I’d like to hear where the Governor got his stats from
All these statistics certainly are interesting and raise great questions, BUT the only way the issue of salary has traction (as it did for our Governor and legislature two+ years ago) is when all this transfers into the language of student opportunity. Do these wages prevent (allow if we phrase in the positive) students of SD to have the education opportunities we value? Do these wages entice our educators to cross the borders to other states or (I believe worse) not go into education at all?
Student opportunity framed in the criteria of high-quality instructors is the language we must look to.
O, how long would it take the effects that we would suppose—higher pay draws higher talent—to translate into measurable increases in academic achievement?
In addition to low teacher pay, South Dakota’s teacher retirement plan is inadequate. South Dakota has a 3-year vesting period, meaning new teachers must stay 3 years to qualify for at least a minimum pension. Sadly, only 53 percent of South Dakota teachers will qualify for employer-provided retirement benefits. Teachers who leave the plan before then must forfeit contributions their school or state made on their behalf.
In today’s world, workers are likely to have multiple jobs, and they need to be able to cobble together enough savings at each stage along the way in order to afford a secure retirement. Teachers are no exception, and they should be able to take their savings with them no matter why they elect to leave the classroom, whether for personal reasons, as a career change, or to continue teaching in a different state.
Also, South Dakota contributes 5% towards retirement benefits, which below national average, which I believe is 11%, it’s been awhile since I looked at it so I could be a little off.

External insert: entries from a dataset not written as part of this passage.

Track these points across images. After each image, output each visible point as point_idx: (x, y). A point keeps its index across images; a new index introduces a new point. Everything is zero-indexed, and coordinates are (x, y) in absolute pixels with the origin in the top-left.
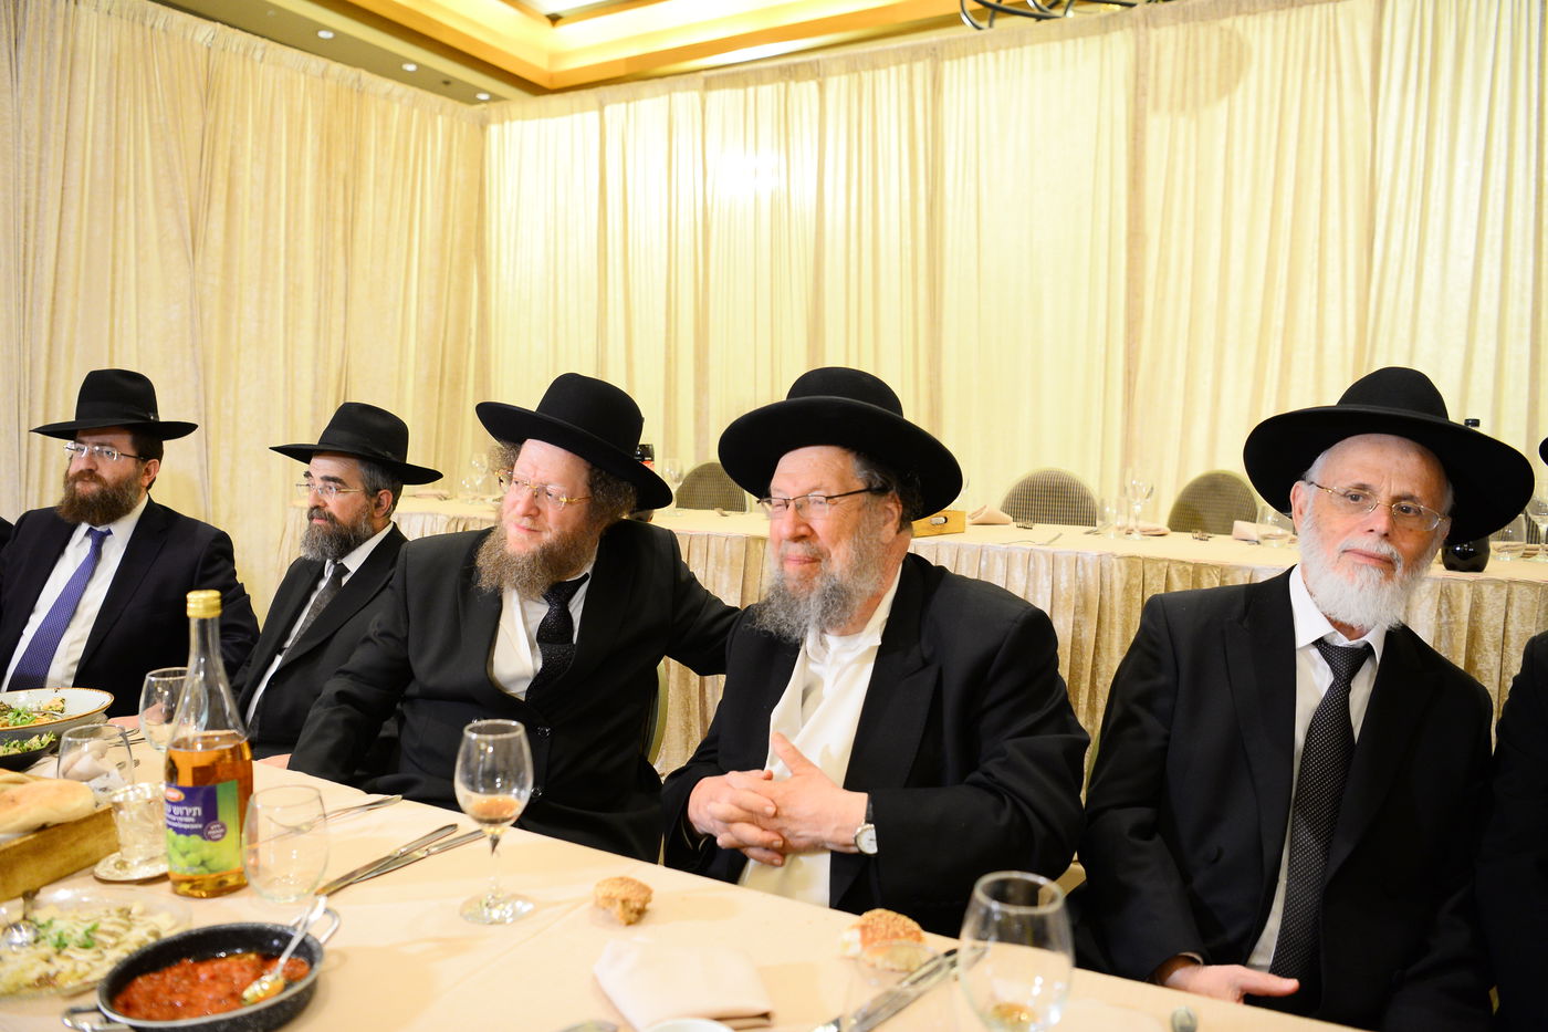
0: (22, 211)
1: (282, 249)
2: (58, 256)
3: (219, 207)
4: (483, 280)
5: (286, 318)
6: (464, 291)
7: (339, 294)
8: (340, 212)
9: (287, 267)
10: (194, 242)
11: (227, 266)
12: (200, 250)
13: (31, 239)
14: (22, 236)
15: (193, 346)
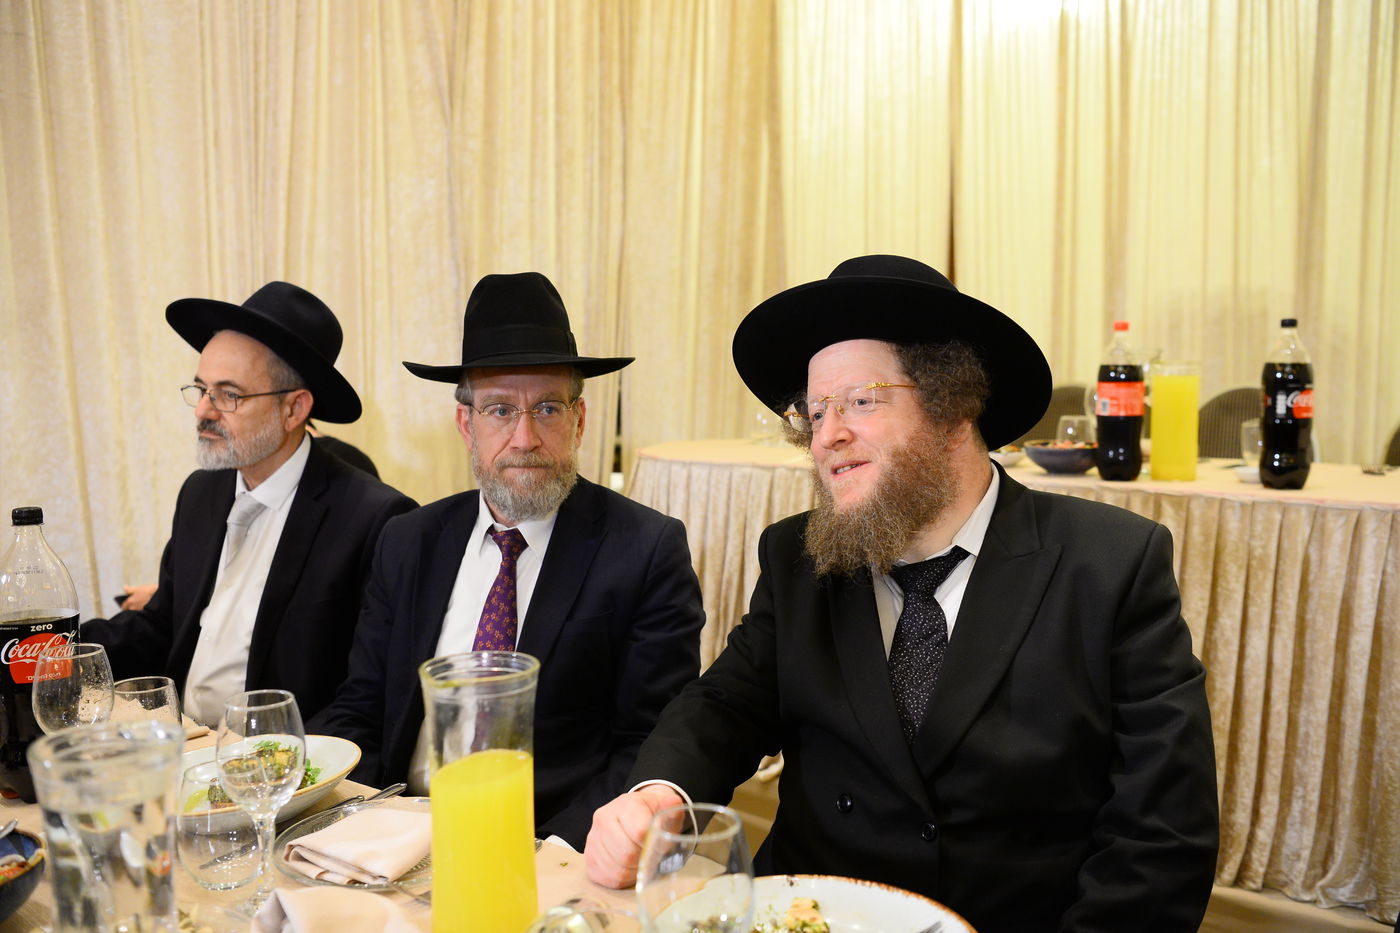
0: (251, 48)
1: (551, 100)
2: (294, 112)
3: (478, 42)
4: (775, 139)
5: (558, 194)
6: (753, 155)
7: (617, 161)
8: (616, 47)
9: (558, 125)
10: (451, 93)
11: (489, 125)
12: (458, 101)
13: (262, 88)
14: (252, 83)
15: (452, 234)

South Dakota’s current retirement system is designed in ways that systematically disadvantage large groups of teachers and impair the ability of schools to recruit, hire, retain, and compensate high-quality teachers.

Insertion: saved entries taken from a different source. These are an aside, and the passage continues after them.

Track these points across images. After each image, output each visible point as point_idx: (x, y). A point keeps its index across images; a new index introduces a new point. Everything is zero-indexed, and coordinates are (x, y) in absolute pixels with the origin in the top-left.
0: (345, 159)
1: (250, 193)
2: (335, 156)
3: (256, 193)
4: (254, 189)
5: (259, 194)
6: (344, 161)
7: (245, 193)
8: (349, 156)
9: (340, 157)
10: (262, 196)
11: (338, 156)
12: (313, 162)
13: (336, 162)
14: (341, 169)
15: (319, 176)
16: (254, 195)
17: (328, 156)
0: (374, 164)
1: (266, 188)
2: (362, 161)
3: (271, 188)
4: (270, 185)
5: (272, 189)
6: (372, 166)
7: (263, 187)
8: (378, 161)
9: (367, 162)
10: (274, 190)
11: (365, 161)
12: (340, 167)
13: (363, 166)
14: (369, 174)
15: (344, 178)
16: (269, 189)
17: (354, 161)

Cory, real statistical data has been a bit soft about the effects of the wage increase in recruitment and retention. I saw interest in college students to come back to education majors that they had left; I believe (my college faculty friends can fact check me) education programs at our universities saw an up tick; I also believe there was a group of teachers who held off retirement for three years to get the most retirement bang from the 1/2 penny raises. This year will be telling – now those who put off retirement will be going out the door.
My fear is that there is an expectation of success that must be disproportionate to the funding effort or there will be buyers’ remorse for the funding increase. As is, a lot of pro-education legislators took political beatings for being “pro-tax.”

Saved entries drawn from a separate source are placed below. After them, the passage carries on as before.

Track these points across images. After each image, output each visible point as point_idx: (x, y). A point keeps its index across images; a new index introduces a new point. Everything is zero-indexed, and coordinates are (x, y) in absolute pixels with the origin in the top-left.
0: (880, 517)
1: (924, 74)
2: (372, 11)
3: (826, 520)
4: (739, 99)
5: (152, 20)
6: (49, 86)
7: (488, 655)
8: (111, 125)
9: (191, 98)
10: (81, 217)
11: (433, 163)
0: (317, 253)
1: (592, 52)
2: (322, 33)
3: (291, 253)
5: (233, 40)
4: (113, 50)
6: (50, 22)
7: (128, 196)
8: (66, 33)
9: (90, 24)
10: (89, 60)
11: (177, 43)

Our competition are not standing still either. Other states are addressing their teachers’ pay as well. Strong teacher-led movements are pulling state legislatures toward properly funding students’ education needs.
So I guess the answer to your question was some effects should have been immediate (fewer retirements), while others will not hit until next year when the first of the four-year education majors graduate under the promise of better funded teaching positions.
Democrats Want To Boost School Funding To Address Teacher Walkouts
https://www.huffingtonpost.com/entry/democrats-school-funding-teacher-walkouts_us_5b043ff3e4b0740c25e5c2d8
kristie wants to make : “prioritizing education programs that produce job-holders, not just degree-holders;”…her genius in education. sounds cheaper than paying for well educated teachers.
“Local healthcare providers have been relentless in expanding access ” but she and Trump want to tube the ACA which healthcare providers support!!!???
she has tribes fooled into believing she is on their side. that is a voting block Billie MUST penetrate.